Tom Rogan, Washington Examiner

Zuckerberg “claims that ‘we,’ as society, now have a special responsibility to facilitate his efforts to keep people ‘safe’ from reprehensible rhetoric. We have no such obligation. Facebook already offers users the ability to block or ignore accounts they find distasteful. If they don’t like how Facebook is governing speech, they can quit…

“Moreover, Zuckerberg wants to institute these plans in ‘common global framework.’ Well, Vladimir Putin recently signed a bill that makes it a crime to ‘disrespect’ the state and spread ‘fake news.’ France, who Zuckerberg says he is already working with, has passed hate-speech laws that allow the banning of political content. As do many other nations, including Canada. And let’s not forget fully authoritarian nations like China. Are those the countries that Zuckerberg trusts to assist the United States in instituting a framework for acceptable Internet speech?”
David Harsanyi, The Federalist

“The costs of regulation, such as privacy rules, are easier for bigger businesses to bear and they can create higher barriers to entry for competitors. And forgive us if we’re wary of letting politicians on the right or left dictate content decisions. Before he invites the protection of the political class, Mr. Zuckerberg should have Facebook fix Facebook.”
Editorial Board, Wall Street Journal

“Warren's anti-trust activism is based on a misreading of history and economics. She argues that it was Washington's trust-busting effort in the 1990s against Microsoft that helped give birth to Google and Facebook… These are dubious claims, at best. Microsoft didn't miss the mobile revolution because it was distracted by the Clinton administration's decision to sue the company over unfair dealings with Netscape… It's much more likely that Microsoft fell into a trap that often ensnares large, dominant firms: It simply couldn't adjust to a business paradigm shift where its model — desktop PCs running Windows — was no longer the center of the universe.”
James Pethokoukis, The Week

“Warren’s proposal is obviously formulated without taking any account of the interests of users and consumers… Why does Google provide a tool without which it’s impossible to imagine contemporary life — and has opened up vast vistas of readily available information — for free? Because it can monetize it with advertising. Without the advertising revenue, which Warren insists should be a separate business, Google has no incentive to devote engineers to constantly improving its search engine…

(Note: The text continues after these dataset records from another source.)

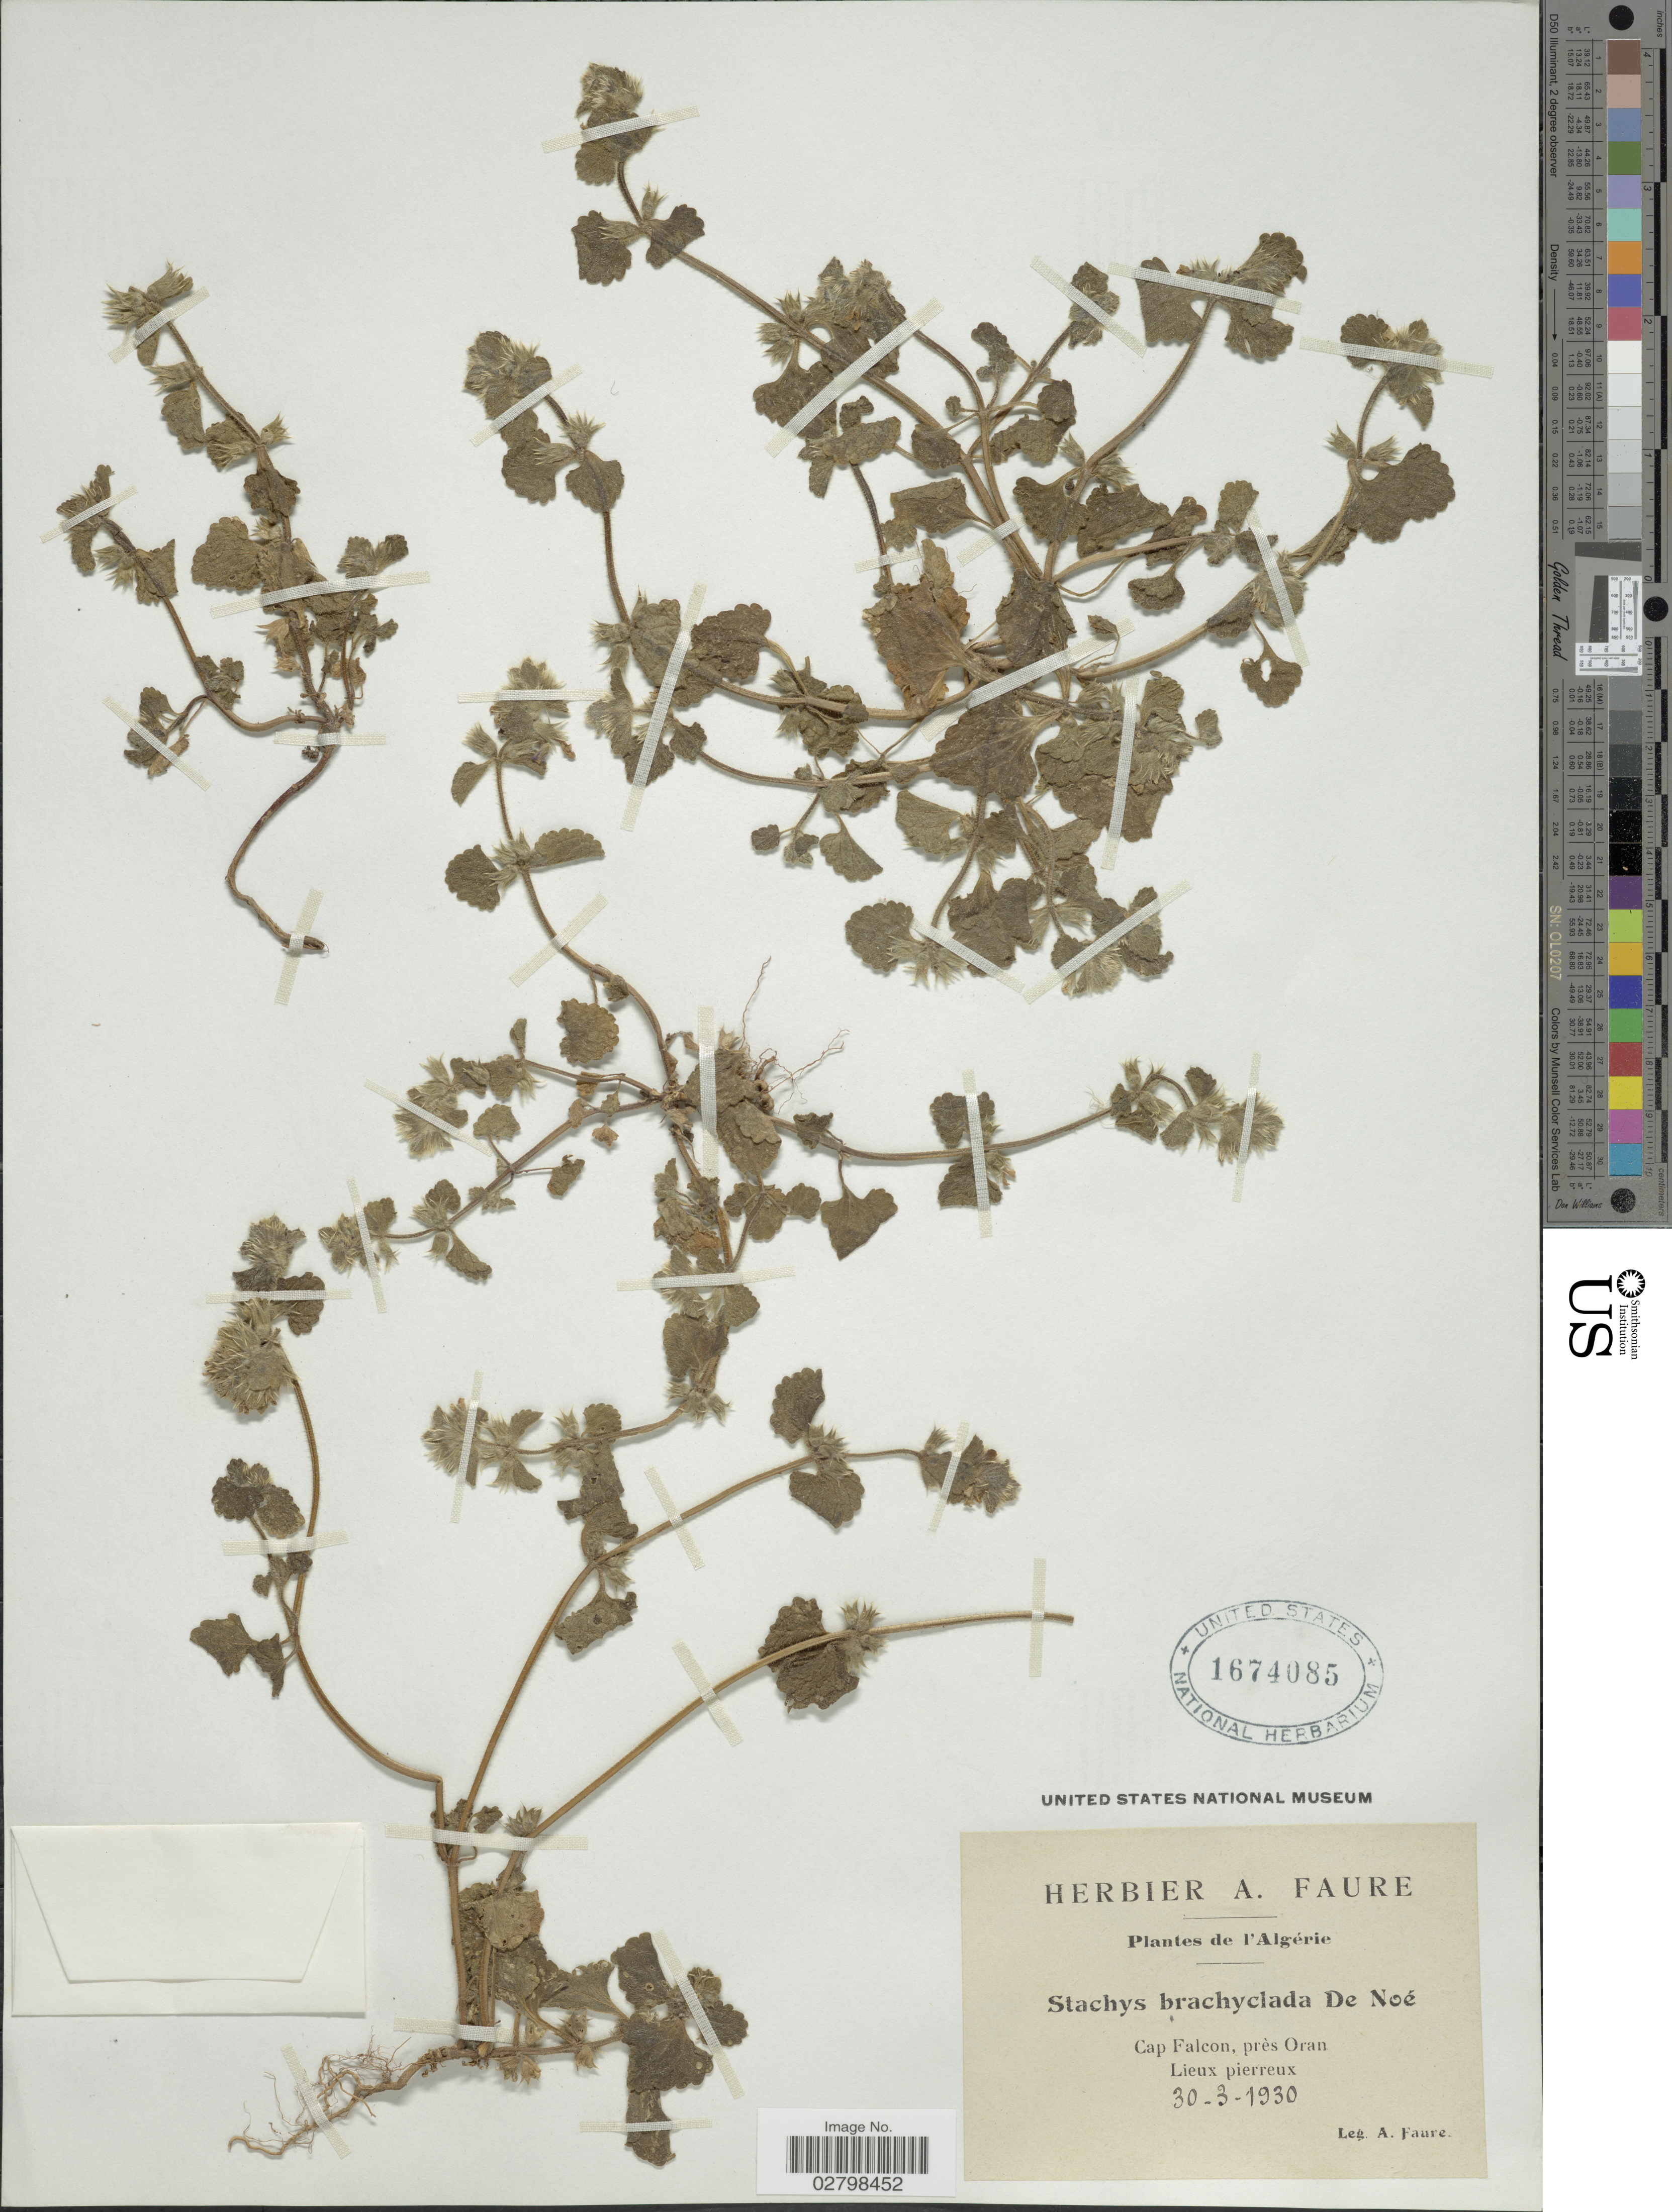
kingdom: Plantae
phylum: Tracheophyta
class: Magnoliopsida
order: Lamiales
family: Lamiaceae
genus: Stachys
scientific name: Stachys brachyclada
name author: Noë ex Coss.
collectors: A. Faure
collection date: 1930-03-30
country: Algeria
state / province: Oran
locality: Algérie. Cap Falcon, près Oran. Lieux pierreux.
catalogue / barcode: US 1674085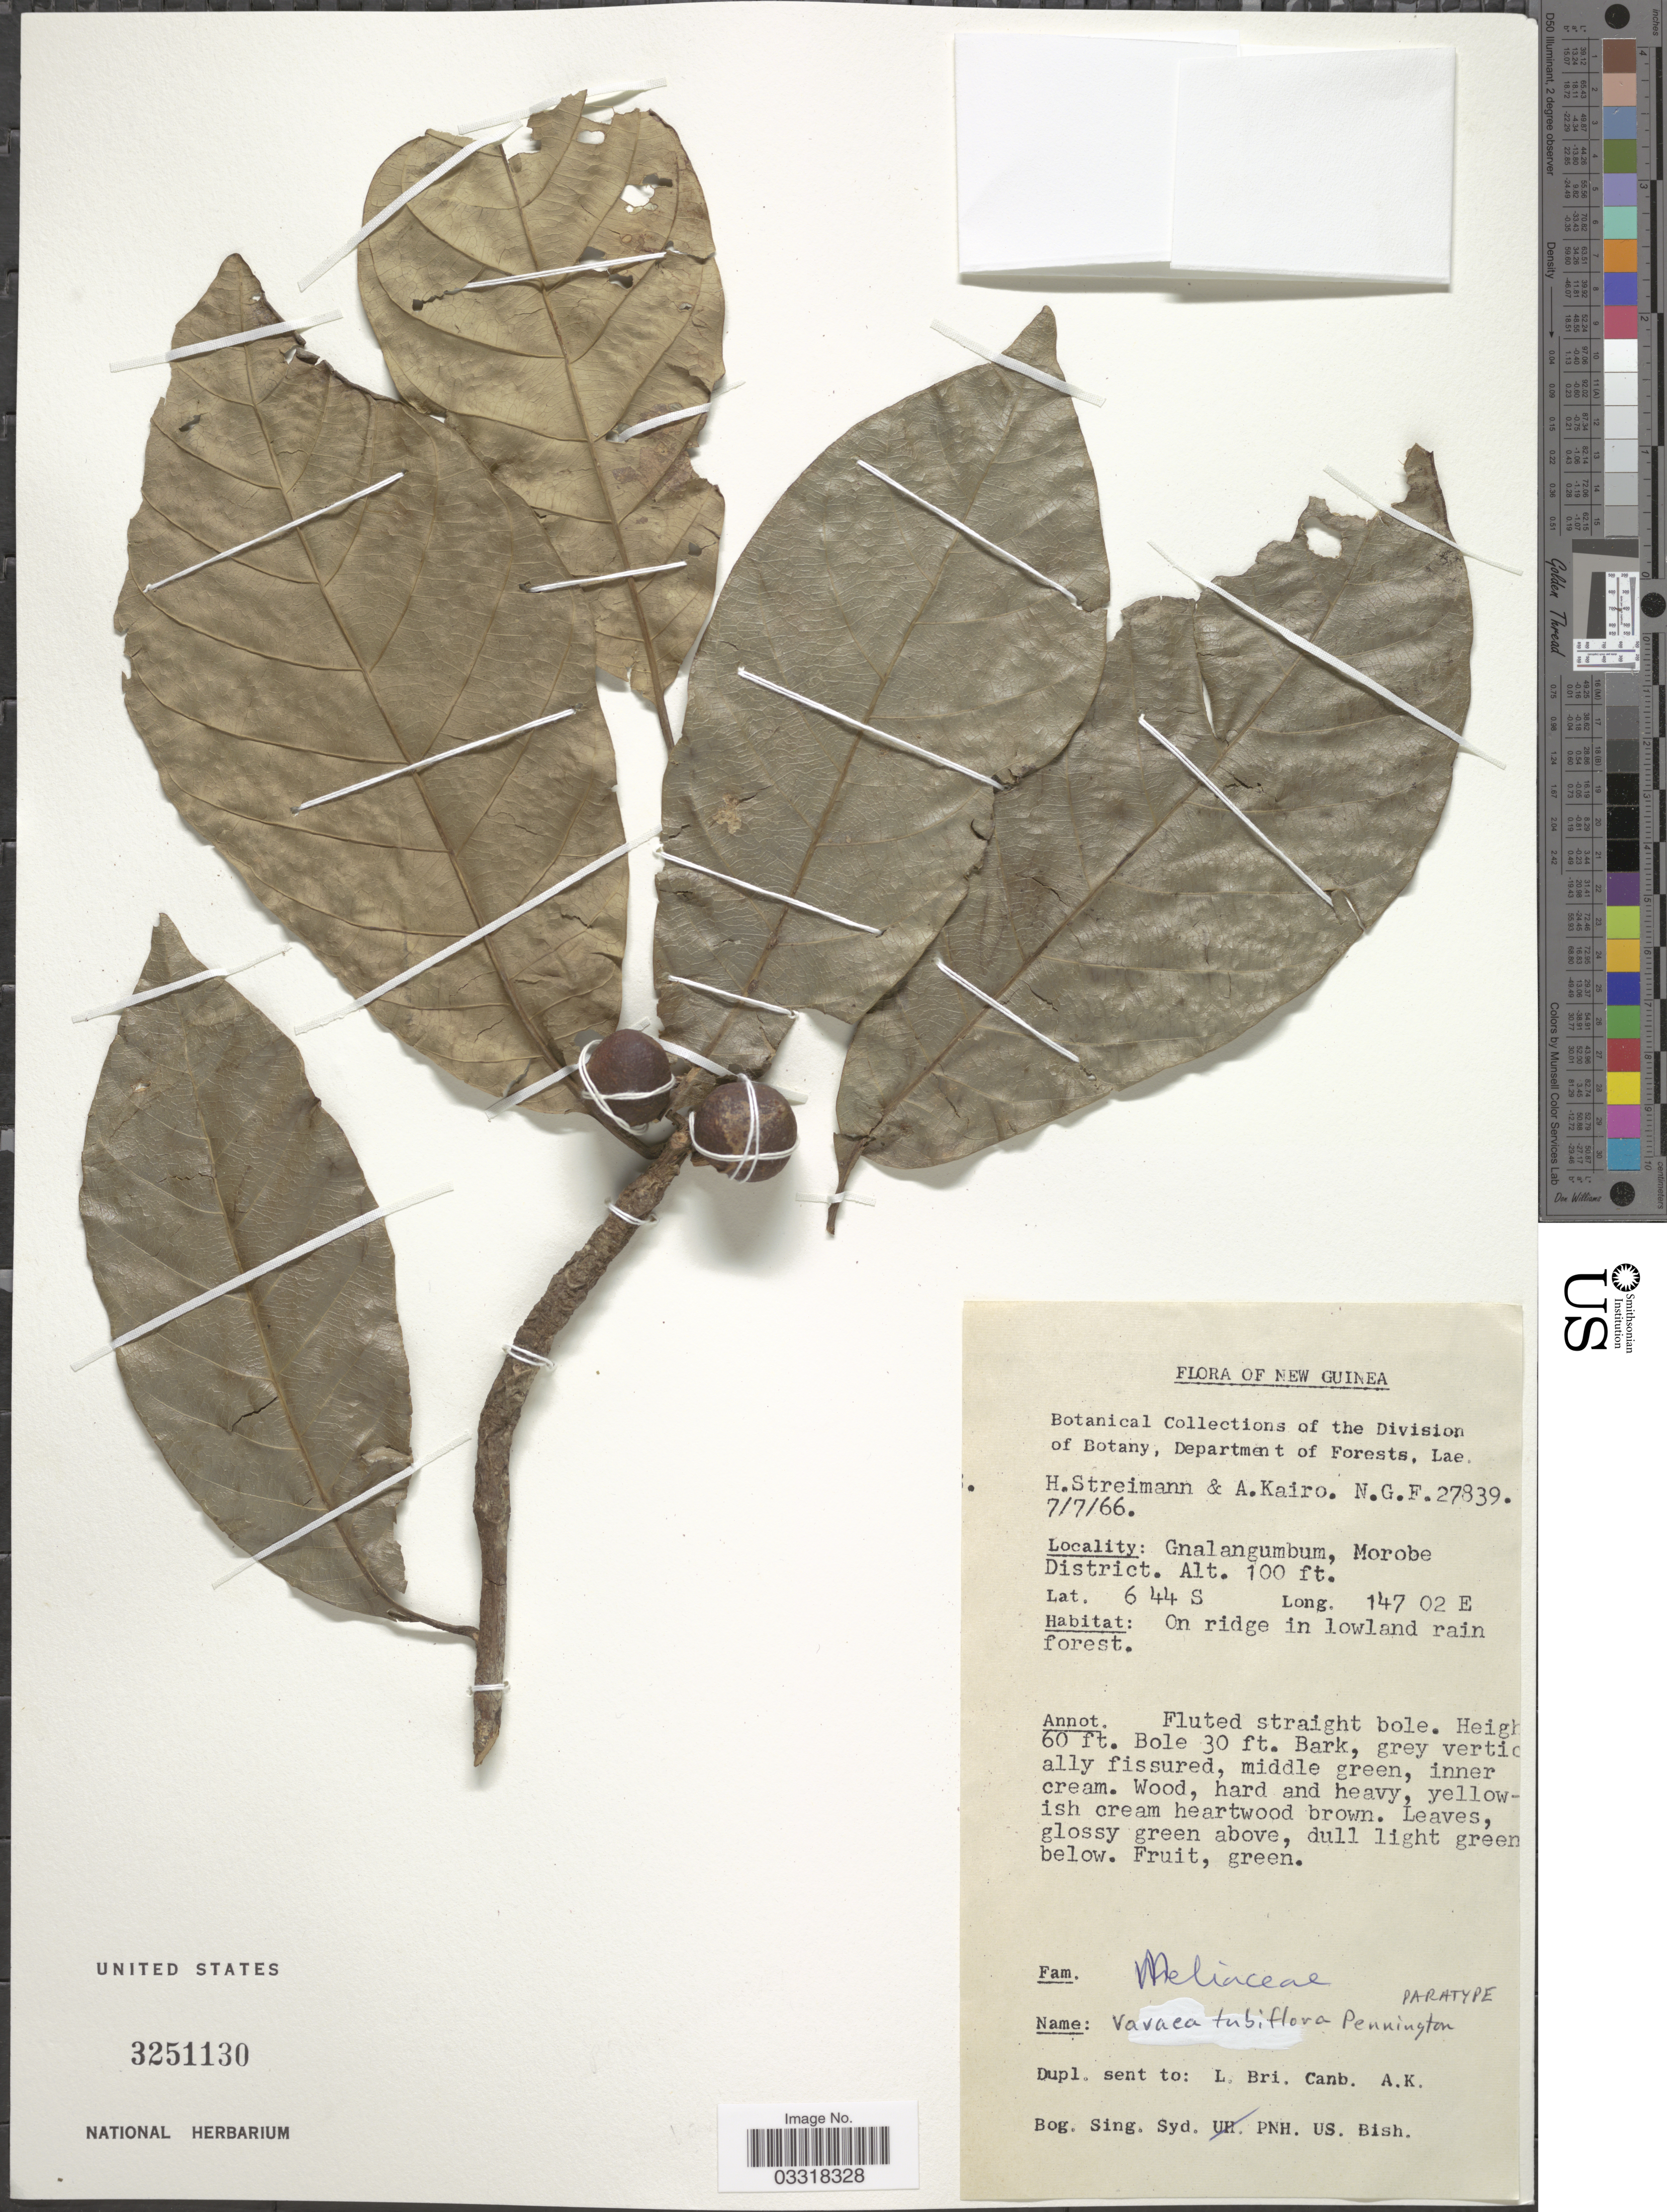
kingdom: Plantae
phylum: Tracheophyta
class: Magnoliopsida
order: Sapindales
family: Meliaceae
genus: Vavaea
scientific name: Vavaea tubiflora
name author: T.D. Penn.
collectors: H. Streimann & A. Kairo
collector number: NGF27839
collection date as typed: Transcribed d/m/y: 7/7/66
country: Papua New Guinea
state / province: Morobe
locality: New Guinea. Gnalangumbum, Morobe District.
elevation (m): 30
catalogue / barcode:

“Amazon doesn’t have anything close to a monopoly in food retail. Rather than taking over the sector, it’s spurring investment and innovation. The nation’s largest supermarket chain, Kroger was founded in 1883. It was slated to increase its spending on investment 200 percent in 2018, developing a self-checkout app and robot delivery, precisely because the space is so competitive. We’ve seen the same effect in retail. Falling behind Amazon, Target invested massively on improving across the board, and in one quarter in 2018, had its best sales growth in more than a decade. This past holiday season it sought to one-up Amazon by offering free two-day shipping. This is the market working.”